High Thermal Conductivity Insulators Can Improve The Insulating Properties

The Efficient Thermal Management in Electronics is important in many engineering fields, particularly power generation/delivery, energy storage, integrated circuits and aircrafts. Overheating in these areas reduces efficiency, reliability and life span, but is also a fire risk. Hence, the need for materials that provide good thermal conductivity and insulation properties.

One way to achieve this is through insulating composites, which combine a thermally conductive layer with a more traditional, insulating material. However, these are often limited in their temperature capabilities, so newer approaches are needed. The latest research from MIT is promising. The team has developed a high-performance electrically conductive material that can be used as an insulator.

The researchers have found that a nanostructured aluminum oxide/copper oxide matrix can improve the insulating properties of an existing insulator, such as glass, by increasing its electrical conductivity. The resulting composite is up to five times more conductive than the current state of the art, but it maintains its insulating properties at elevated temperatures. The composite is also highly flexible and can be easily formed into the required shape, so it is suitable for a wide range of applications.

To understand how this works, we need to look at the fundamentals of conductivity. The thermal conductivity of a material depends on its temperature: higher temperatures lead to lower conductivities, while lower temperatures mean higher conductivities.
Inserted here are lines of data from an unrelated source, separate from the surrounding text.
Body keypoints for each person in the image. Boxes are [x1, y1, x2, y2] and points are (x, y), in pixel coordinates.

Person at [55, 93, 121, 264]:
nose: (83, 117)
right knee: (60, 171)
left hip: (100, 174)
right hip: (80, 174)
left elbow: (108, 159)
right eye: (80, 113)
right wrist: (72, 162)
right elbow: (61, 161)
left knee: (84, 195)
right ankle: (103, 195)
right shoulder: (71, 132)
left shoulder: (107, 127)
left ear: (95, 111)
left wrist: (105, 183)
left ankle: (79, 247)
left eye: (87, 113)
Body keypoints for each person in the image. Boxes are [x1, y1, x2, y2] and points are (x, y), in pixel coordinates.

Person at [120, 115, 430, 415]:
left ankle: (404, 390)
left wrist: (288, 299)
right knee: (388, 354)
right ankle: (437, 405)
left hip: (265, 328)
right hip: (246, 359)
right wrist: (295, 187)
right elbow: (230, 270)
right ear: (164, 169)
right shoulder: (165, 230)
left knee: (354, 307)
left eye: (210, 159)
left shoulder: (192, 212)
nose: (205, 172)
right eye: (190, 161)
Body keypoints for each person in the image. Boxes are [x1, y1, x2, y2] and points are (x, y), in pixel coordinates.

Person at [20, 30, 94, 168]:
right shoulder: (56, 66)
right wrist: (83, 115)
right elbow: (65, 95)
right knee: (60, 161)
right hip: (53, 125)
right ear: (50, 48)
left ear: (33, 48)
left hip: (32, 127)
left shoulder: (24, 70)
It is this variation in conductivity with temperature that causes a material to be a good or bad insulator.

For example, a solid metal such as copper has very high conductivity when it is cold. This is because the particles are very close together. However, if the metal is heated, the particles move further apart and the conductivity decreases. This is why you can touch a hot frying pan with its wooden handle, but get burned if you try to pick it up with a metal handle.
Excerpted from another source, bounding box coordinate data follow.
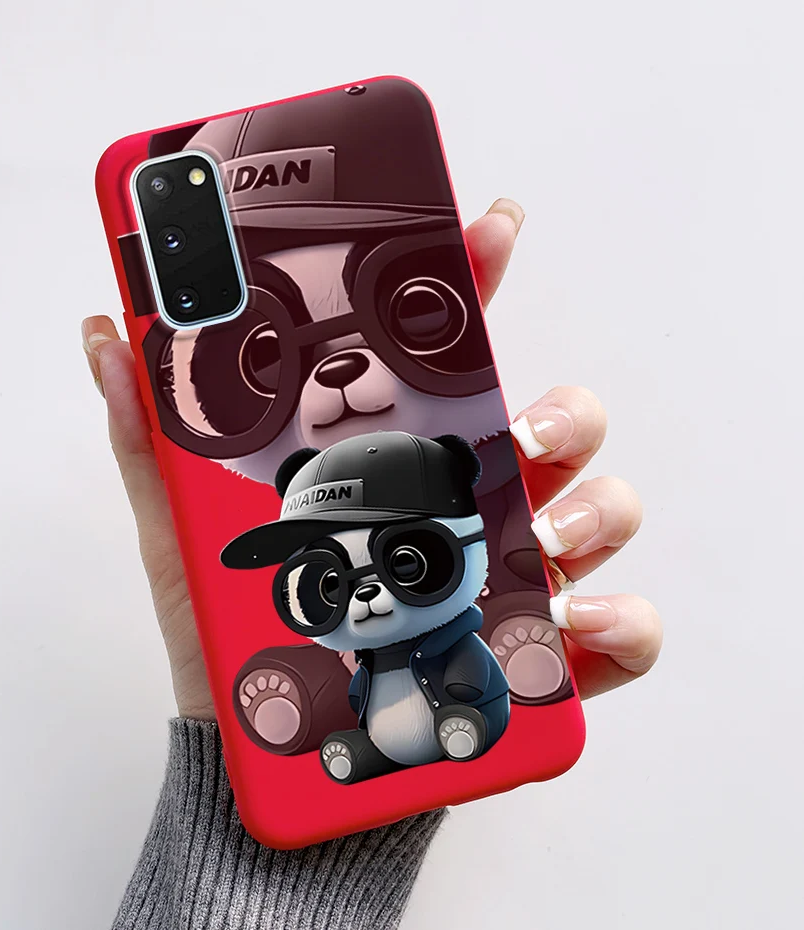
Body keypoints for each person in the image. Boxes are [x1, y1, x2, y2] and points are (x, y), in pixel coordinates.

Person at [81, 198, 663, 930]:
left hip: (458, 707)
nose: (364, 598)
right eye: (326, 583)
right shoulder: (342, 656)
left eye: (406, 559)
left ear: (466, 538)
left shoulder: (452, 608)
This property is generally described in terms of a material's thermal conductance (or thermal resistance): the ratio of its temperature gradient across the material to its linear dimension. It is defined as a scalar quantity, but can also be expressed as a second rank tensor if the material is anisotropic.

Most insulators, such as mineral wool and Styrofoam, work by trapping air in pockets or voids to obstruct the path of heat conduction. The same principle applies to biological insulators, such as fur and feathers. These insulators are also effective when they contain moisture, as the water vapour present in them increases their insulating properties.

Polyurethane foams are an excellent form of insulator, and are available in a variety of thicknesses. These can be made using non-chlorofluorocarbon blowing agents, which helps to limit damage to the ozone layer. They are also very light and offer a high R-value per inch of thickness. This makes them suitable for a number of applications where space is restricted or weight is important.